People bragging about a lack of normal behaviour in their homes always make me wary of them.

spriots · 20/06/2024 17:16

The moving house one thing is interesting because to me it's often the opposite to what PP have said that, in that I am surprised by the extent to which so many people seem to live where they live and base other life decisions around that rather than consider moving.

I have moved several times for work, including internationally, and I guess most of my friends are similar.

WhatNoRaisins · 20/06/2024 17:18

I'd really hate to have to move. All the upheaval, leaving behind friends and odds are not being able to make any more, dealing with kids having to change schools. It's not something I'd choose to do and I really admire people who manage regular moves.

nokidshere · 20/06/2024 17:29

Opposite sex siblings (wanting to share a room) until one moved out at 19? That's weird and sus nothing to do

I was chatting to a young friend recently about her first year at university, she said it was the first time she had ever slept alone. Apparantly she had always slept with her mum.

spriots · 20/06/2024 17:40

WhatNoRaisins · 20/06/2024 17:18

I'd really hate to have to move. All the upheaval, leaving behind friends and odds are not being able to make any more, dealing with kids having to change schools. It's not something I'd choose to do and I really admire people who manage regular moves.

Edited

I don't think anyone enjoys it, I guess it's about what you value more than the inconvenience.

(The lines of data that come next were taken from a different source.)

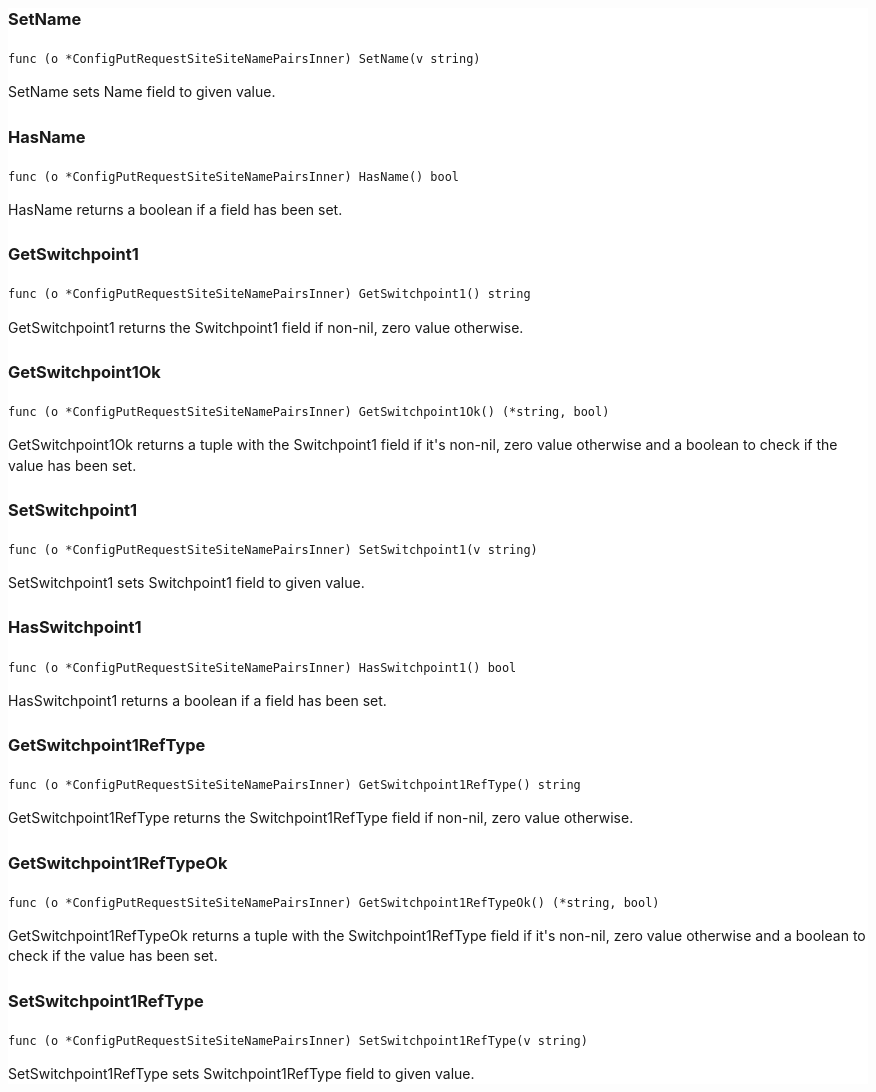 ### SetName

`func (o *ConfigPutRequestSiteSiteNamePairsInner) SetName(v string)`

SetName sets Name field to given value.

### HasName

`func (o *ConfigPutRequestSiteSiteNamePairsInner) HasName() bool`

HasName returns a boolean if a field has been set.

### GetSwitchpoint1

`func (o *ConfigPutRequestSiteSiteNamePairsInner) GetSwitchpoint1() string`

GetSwitchpoint1 returns the Switchpoint1 field if non-nil, zero value otherwise.

### GetSwitchpoint1Ok

`func (o *ConfigPutRequestSiteSiteNamePairsInner) GetSwitchpoint1Ok() (*string, bool)`

GetSwitchpoint1Ok returns a tuple with the Switchpoint1 field if it's non-nil, zero value otherwise
and a boolean to check if the value has been set.

### SetSwitchpoint1

`func (o *ConfigPutRequestSiteSiteNamePairsInner) SetSwitchpoint1(v string)`

SetSwitchpoint1 sets Switchpoint1 field to given value.

### HasSwitchpoint1

`func (o *ConfigPutRequestSiteSiteNamePairsInner) HasSwitchpoint1() bool`

HasSwitchpoint1 returns a boolean if a field has been set.

### GetSwitchpoint1RefType

`func (o *ConfigPutRequestSiteSiteNamePairsInner) GetSwitchpoint1RefType() string`

GetSwitchpoint1RefType returns the Switchpoint1RefType field if non-nil, zero value otherwise.

### GetSwitchpoint1RefTypeOk

`func (o *ConfigPutRequestSiteSiteNamePairsInner) GetSwitchpoint1RefTypeOk() (*string, bool)`

GetSwitchpoint1RefTypeOk returns a tuple with the Switchpoint1RefType field if it's non-nil, zero value otherwise
and a boolean to check if the value has been set.

### SetSwitchpoint1RefType

`func (o *ConfigPutRequestSiteSiteNamePairsInner) SetSwitchpoint1RefType(v string)`

SetSwitchpoint1RefType sets Switchpoint1RefType field to given value.
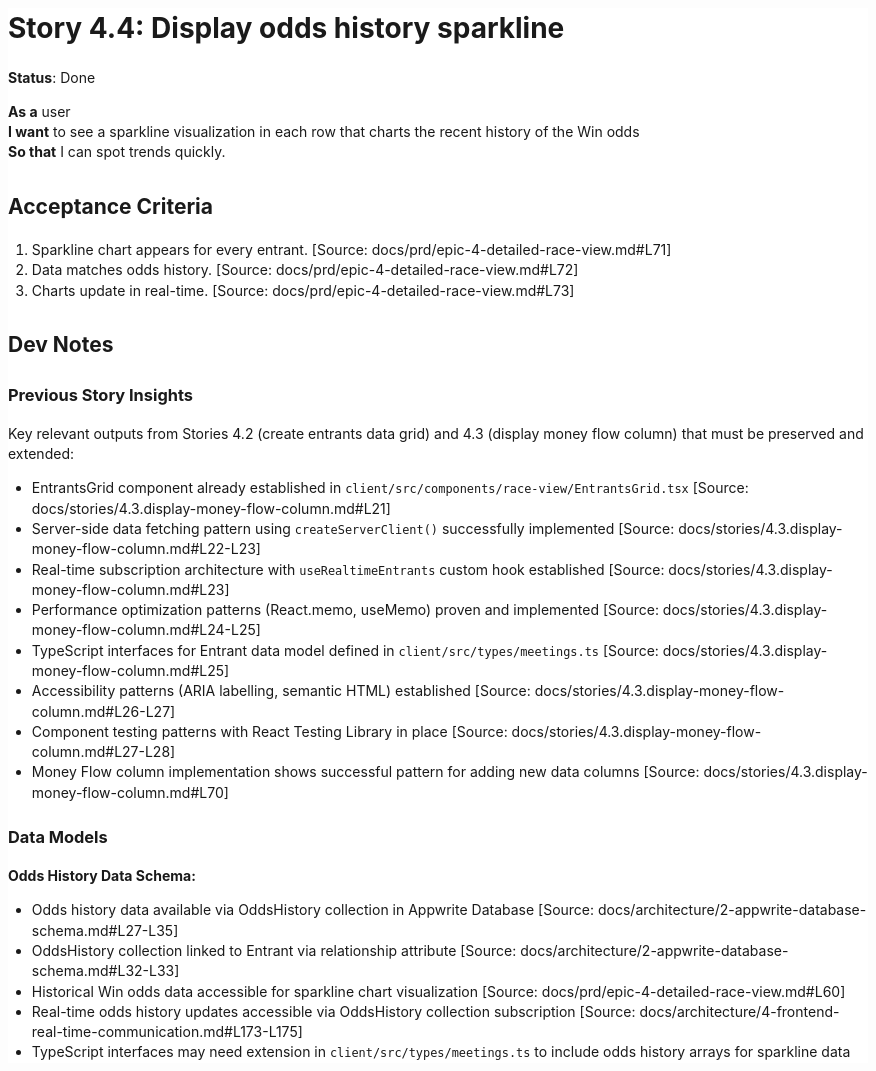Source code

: # Story 4.4: Display odds history sparkline

**Status**: Done

**As a** user  
**I want** to see a sparkline visualization in each row that charts the recent history of the Win odds  
**So that** I can spot trends quickly.

## Acceptance Criteria

1. Sparkline chart appears for every entrant. [Source: docs/prd/epic-4-detailed-race-view.md#L71]
2. Data matches odds history. [Source: docs/prd/epic-4-detailed-race-view.md#L72]
3. Charts update in real-time. [Source: docs/prd/epic-4-detailed-race-view.md#L73]

## Dev Notes

### Previous Story Insights

Key relevant outputs from Stories 4.2 (create entrants data grid) and 4.3 (display money flow column) that must be preserved and extended:

- EntrantsGrid component already established in `client/src/components/race-view/EntrantsGrid.tsx` [Source: docs/stories/4.3.display-money-flow-column.md#L21]
- Server-side data fetching pattern using `createServerClient()` successfully implemented [Source: docs/stories/4.3.display-money-flow-column.md#L22-L23]
- Real-time subscription architecture with `useRealtimeEntrants` custom hook established [Source: docs/stories/4.3.display-money-flow-column.md#L23]
- Performance optimization patterns (React.memo, useMemo) proven and implemented [Source: docs/stories/4.3.display-money-flow-column.md#L24-L25]
- TypeScript interfaces for Entrant data model defined in `client/src/types/meetings.ts` [Source: docs/stories/4.3.display-money-flow-column.md#L25]
- Accessibility patterns (ARIA labelling, semantic HTML) established [Source: docs/stories/4.3.display-money-flow-column.md#L26-L27]
- Component testing patterns with React Testing Library in place [Source: docs/stories/4.3.display-money-flow-column.md#L27-L28]
- Money Flow column implementation shows successful pattern for adding new data columns [Source: docs/stories/4.3.display-money-flow-column.md#L70]

### Data Models

**Odds History Data Schema:**

- Odds history data available via OddsHistory collection in Appwrite Database [Source: docs/architecture/2-appwrite-database-schema.md#L27-L35]
- OddsHistory collection linked to Entrant via relationship attribute [Source: docs/architecture/2-appwrite-database-schema.md#L32-L33]
- Historical Win odds data accessible for sparkline chart visualization [Source: docs/prd/epic-4-detailed-race-view.md#L60]
- Real-time odds history updates accessible via OddsHistory collection subscription [Source: docs/architecture/4-frontend-real-time-communication.md#L173-L175]
- TypeScript interfaces may need extension in `client/src/types/meetings.ts` to include odds history arrays for sparkline data
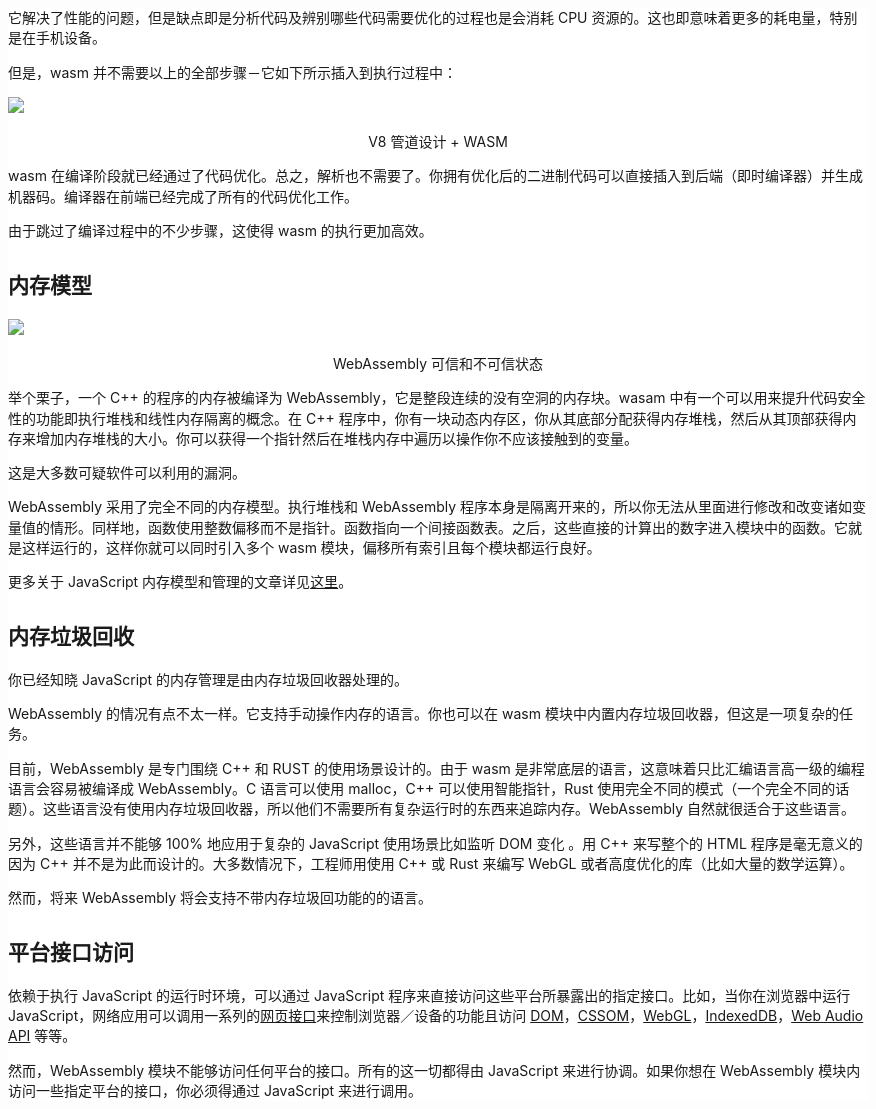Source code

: 它解决了性能的问题，但是缺点即是分析代码及辨别哪些代码需要优化的过程也是会消耗 CPU 资源的。这也即意味着更多的耗电量，特别是在手机设备。

但是，wasm 并不需要以上的全部步骤－它如下所示插入到执行过程中：

![](https://user-images.githubusercontent.com/1475173/40056008-8b0416dc-587c-11e8-9d5f-9263ae8a8d53.png)

<center>V8 管道设计 + WASM</center>

wasm 在编译阶段就已经通过了代码优化。总之，解析也不需要了。你拥有优化后的二进制代码可以直接插入到后端（即时编译器）并生成机器码。编译器在前端已经完成了所有的代码优化工作。

由于跳过了编译过程中的不少步骤，这使得 wasm 的执行更加高效。

## 内存模型

![](https://user-images.githubusercontent.com/1475173/40056007-8ac584b2-587c-11e8-9006-49c58276279f.png)

<center>WebAssembly 可信和不可信状态</center>

举个栗子，一个 C++ 的程序的内存被编译为 WebAssembly，它是整段连续的没有空洞的内存块。wasam 中有一个可以用来提升代码安全性的功能即执行堆栈和线性内存隔离的概念。在 C++ 程序中，你有一块动态内存区，你从其底部分配获得内存堆栈，然后从其顶部获得内存来增加内存堆栈的大小。你可以获得一个指针然后在堆栈内存中遍历以操作你不应该接触到的变量。

这是大多数可疑软件可以利用的漏洞。

WebAssembly 采用了完全不同的内存模型。执行堆栈和 WebAssembly 程序本身是隔离开来的，所以你无法从里面进行修改和改变诸如变量值的情形。同样地，函数使用整数偏移而不是指针。函数指向一个间接函数表。之后，这些直接的计算出的数字进入模块中的函数。它就是这样运行的，这样你就可以同时引入多个 wasm 模块，偏移所有索引且每个模块都运行良好。

更多关于 JavaScript 内存模型和管理的文章详见[这里](https://blog.sessionstack.com/how-javascript-works-memory-management-how-to-handle-4-common-memory-leaks-3f28b94cfbec)。

## 内存垃圾回收 

你已经知晓 JavaScript 的内存管理是由内存垃圾回收器处理的。

WebAssembly 的情况有点不太一样。它支持手动操作内存的语言。你也可以在 wasm 模块中内置内存垃圾回收器，但这是一项复杂的任务。

目前，WebAssembly 是专门围绕 C++ 和 RUST 的使用场景设计的。由于 wasm 是非常底层的语言，这意味着只比汇编语言高一级的编程语言会容易被编译成 WebAssembly。C 语言可以使用 malloc，C++ 可以使用智能指针，Rust 使用完全不同的模式（一个完全不同的话题）。这些语言没有使用内存垃圾回收器，所以他们不需要所有复杂运行时的东西来追踪内存。WebAssembly 自然就很适合于这些语言。

另外，这些语言并不能够 100% 地应用于复杂的 JavaScript 使用场景比如监听 DOM 变化 。用 C++ 来写整个的 HTML 程序是毫无意义的因为 C++ 并不是为此而设计的。大多数情况下，工程师用使用 C++ 或 Rust 来编写 WebGL 或者高度优化的库（比如大量的数学运算）。

然而，将来 WebAssembly 将会支持不带内存垃圾回功能的的语言。

## 平台接口访问

依赖于执行 JavaScript 的运行时环境，可以通过 JavaScript 程序来直接访问这些平台所暴露出的指定接口。比如，当你在浏览器中运行 JavaScript，网络应用可以调用一系列的[网页接口](https://developer.mozilla.org/en-US/docs/Web/API)来控制浏览器／设备的功能且访问 [DOM](https://developer.mozilla.org/en-US/docs/Web/API/Document_Object_Model)，[CSSOM](https://developer.mozilla.org/en-US/docs/Web/API/CSS_Object_Model)，[WebGL](https://developer.mozilla.org/en-US/docs/Web/API/WebGL_API)，[IndexedDB](https://developer.mozilla.org/en-US/docs/Web/API/IndexedDB_API)，[Web Audio API](https://developer.mozilla.org/en-US/docs/Web/API/Web_Audio_API) 等等。

然而，WebAssembly 模块不能够访问任何平台的接口。所有的这一切都得由 JavaScript 来进行协调。如果你想在 WebAssembly 模块内访问一些指定平台的接口，你必须得通过 JavaScript 来进行调用。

So for example I have seen people say, and there was a recent thread from someone along these lines things like "we live rurally and it's a huge pain with childcare and the schools are rubbish so we have to go private" and I would totally just move rather than deal with that.

But now we have children in school, we will minimise moving and it's part of why we live in London - lots of career opportunities without having to move.

GETTINGLIKEMYMOTHER · 20/06/2024 17:47

Nobody should ever expect a legacy from even their own parents, when the relationship has always been fine. If you do, you’re ‘grabby’, and you have absolutely no right to feel hard done by if they leave the whole lot to the Donkey Sanctuary.

WhatNoRaisins · 20/06/2024 17:49

spriots · 20/06/2024 17:40

I don't think anyone enjoys it, I guess it's about what you value more than the inconvenience.

So for example I have seen people say, and there was a recent thread from someone along these lines things like "we live rurally and it's a huge pain with childcare and the schools are rubbish so we have to go private" and I would totally just move rather than deal with that.

But now we have children in school, we will minimise moving and it's part of why we live in London - lots of career opportunities without having to move.

To be fair I'd never live rurally to begin with. I think I'm one of those people who values convenience over pretty much anything else.